▸ TO-DO ITEM: Find each line below that contains the word "list", and copy every such line in full.

++++++++++

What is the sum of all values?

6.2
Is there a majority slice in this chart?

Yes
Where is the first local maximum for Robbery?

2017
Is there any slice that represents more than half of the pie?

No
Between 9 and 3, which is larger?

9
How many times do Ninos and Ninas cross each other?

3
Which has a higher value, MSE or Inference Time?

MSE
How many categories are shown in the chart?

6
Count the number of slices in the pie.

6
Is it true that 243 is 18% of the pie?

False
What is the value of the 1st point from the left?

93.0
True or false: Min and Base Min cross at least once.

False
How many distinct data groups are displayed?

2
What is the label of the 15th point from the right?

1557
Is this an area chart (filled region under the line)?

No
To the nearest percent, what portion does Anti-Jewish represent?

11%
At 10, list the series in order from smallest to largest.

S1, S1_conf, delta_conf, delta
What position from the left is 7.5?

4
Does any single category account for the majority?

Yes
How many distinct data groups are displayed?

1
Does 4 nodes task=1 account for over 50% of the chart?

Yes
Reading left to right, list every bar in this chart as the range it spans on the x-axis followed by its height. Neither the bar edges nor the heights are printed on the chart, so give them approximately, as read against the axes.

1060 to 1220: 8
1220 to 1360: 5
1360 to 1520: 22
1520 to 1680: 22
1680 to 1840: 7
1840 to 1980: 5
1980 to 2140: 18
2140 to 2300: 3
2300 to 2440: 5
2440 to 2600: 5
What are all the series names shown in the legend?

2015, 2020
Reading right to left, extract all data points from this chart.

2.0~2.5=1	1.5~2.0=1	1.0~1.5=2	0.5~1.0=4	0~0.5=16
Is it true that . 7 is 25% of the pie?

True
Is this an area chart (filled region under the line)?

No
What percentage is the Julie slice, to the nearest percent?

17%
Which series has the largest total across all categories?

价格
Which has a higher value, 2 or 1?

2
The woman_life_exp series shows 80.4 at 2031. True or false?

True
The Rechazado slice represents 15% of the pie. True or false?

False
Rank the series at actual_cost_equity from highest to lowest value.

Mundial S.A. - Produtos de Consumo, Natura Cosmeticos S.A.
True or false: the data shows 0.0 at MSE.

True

++++++++++

▸ COMPLETED EXERCISE:
At 10, list the series in order from smallest to largest.
Reading left to right, list every bar in this chart as the range it spans on the x-axis followed by its height. Neither the bar edges nor the heights are printed on the chart, so give them approximately, as read against the axes.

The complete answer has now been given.